# [Record set]
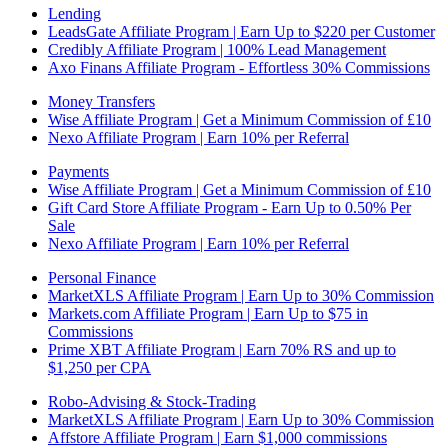
Lending
LeadsGate Affiliate Program | Earn Up to $220 per Customer
Credibly Affiliate Program | 100% Lead Management
Axo Finans Affiliate Program - Effortless 30% Commissions
Money Transfers
Wise Affiliate Program | Get a Minimum Commission of £10
Nexo Affiliate Program | Earn 10% per Referral
Payments
Wise Affiliate Program | Get a Minimum Commission of £10
Gift Card Store Affiliate Program - Earn Up to 0.50% Per
Sale
Nexo Affiliate Program | Earn 10% per Referral
Personal Finance
MarketXLS Affiliate Program | Earn Up to 30% Commission
Markets.com Affiliate Program | Earn Up to $75 in
Commissions
Prime XBT Affiliate Program | Earn 70% RS and up to
$1,250 per CPA
Robo-Advising & Stock-Trading
MarketXLS Affiliate Program | Earn Up to 30% Commission
Affstore Affiliate Program | Earn $1,000 commissions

# [What is required]
Extract the text from all of the lines above, word for word, and leave the pictures out of your answer.

# [The answer]
Lending
LeadsGate Affiliate Program | Earn Up to $220 per Customer
Credibly Affiliate Program | 100% Lead Management
Axo Finans Affiliate Program - Effortless 30% Commissions
Money Transfers
Wise Affiliate Program | Get a Minimum Commission of £10
Nexo Affiliate Program | Earn 10% per Referral
Payments
Wise Affiliate Program | Get a Minimum Commission of £10
Gift Card Store Affiliate Program - Earn Up to 0.50% Per
Sale
Nexo Affiliate Program | Earn 10% per Referral
Personal Finance
MarketXLS Affiliate Program | Earn Up to 30% Commission
Markets.com Affiliate Program | Earn Up to $75 in
Commissions
Prime XBT Affiliate Program | Earn 70% RS and up to
$1,250 per CPA
Robo-Advising & Stock-Trading
MarketXLS Affiliate Program | Earn Up to 30% Commission
Affstore Affiliate Program | Earn $1,000 commissions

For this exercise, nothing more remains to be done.